In the above expression, we used PromQL subqueries (The [1d:] syntax) to specify the sampling interval (defaults to the global evaluation interval) in case the integrations/node_exporter and integrations/agent scrape jobs have different scrape intervals.

A query that returns %uptime with a label selector:

(
  count_over_time(
    (
      up{job="integrations/agent"}
      and on (agent_hostname)
      custom_server_info{agent_hostname=~"$host"}
    )[$__interval:]
  )
  or on (agent_hostname)
  0 * custom_server_info{agent_hostname=~"$host"}
)
/ on (agent_hostname)
count_over_time(custom_server_info[$__interval:])

Because of the “or” boolean logic, if you want to query the availability of a subset of hosts, you need to add the filter on both sides of the “or” operator.

Engineering roadmap

I sought input about the future of the Grafana Agent from our engineering team:

The long-term goal is to make the default and recommended operational mode of the Grafana Agent to be clustered via a second iteration on the scraping service mode. With this in place, you’d be able to alert on Agents being offline by using their state in the cluster. If they unregister themselves from the cluster, it’s a natural shutdown. Otherwise if they’re unhealthy, it should generate an alert.
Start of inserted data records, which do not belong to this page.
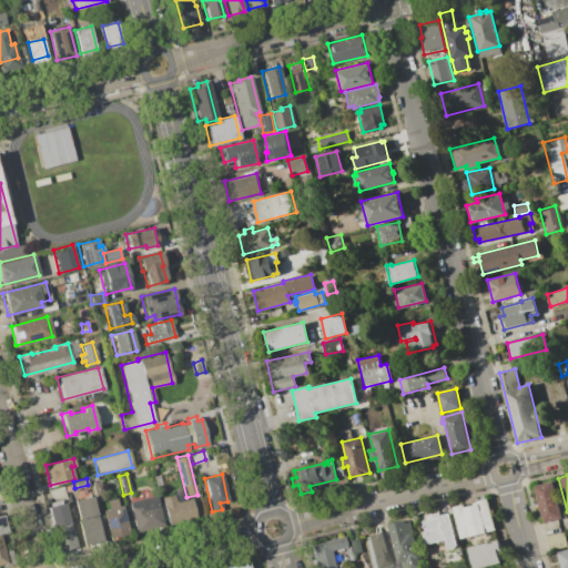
[(100,480),(103,493),(94,495),(91,483),(100,480)]
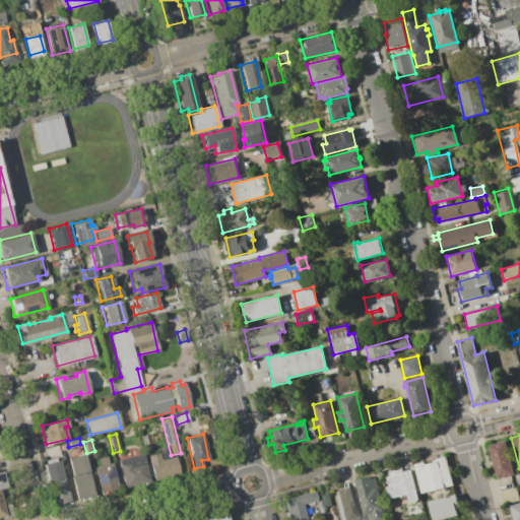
[(504,441),(513,474),(496,478),(488,445),(504,441)]
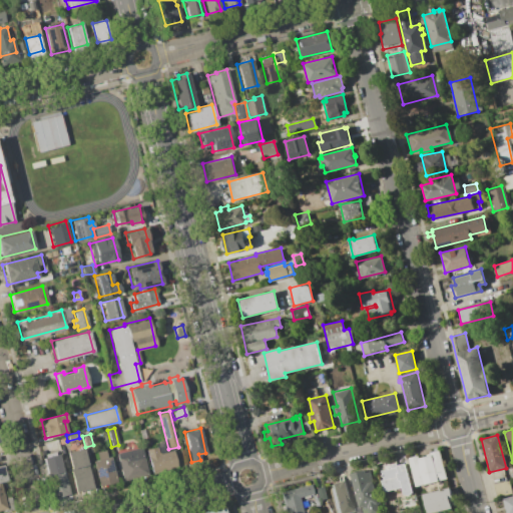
[(140,446),(147,474),(123,481),(115,453),(140,446)]
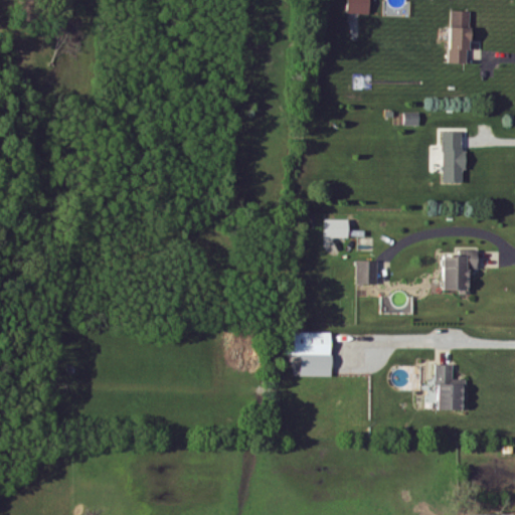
[(450,64),(469,64),(471,13),(452,13),(450,64)]
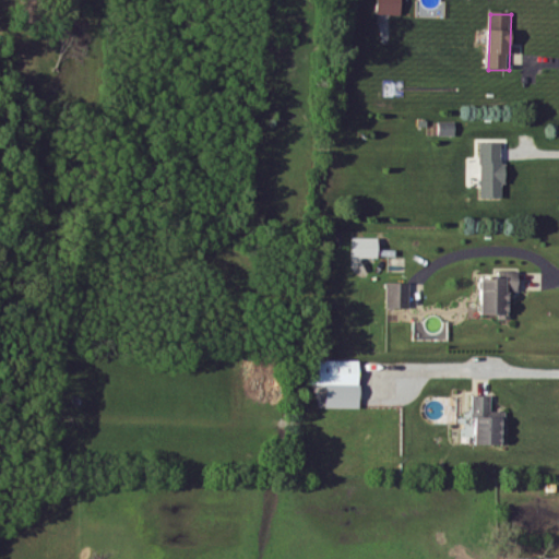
[(440,138),(455,137),(455,123),(439,123),(440,138)]
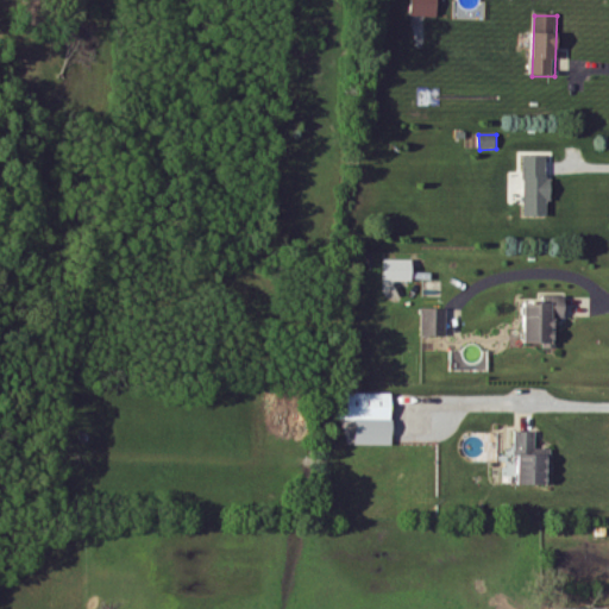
[(523,218),(548,218),(550,158),(525,158),(523,218)]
There is currently no ETA for the second iteration of Agent clustering, but some efforts are being put into it.

Conclusion

Monitoring a host, device, or service uptime is best done with black box monitoring or with a pull scraping model. The Grafana Agent reverses the Prometheus pull model into a push model without a database of expected targets. Monitoring up/downtime requires centralized knowledge of which entities are expected to exist. A static file dropped in the textfile collector directory and some complex Agent configuration and PromQL expressions can do the trick. Without such a database file, a clever query that “notices” the sudden disappearance of a time series and then settles back to normality after a set amount of time could also satisfy your requirement.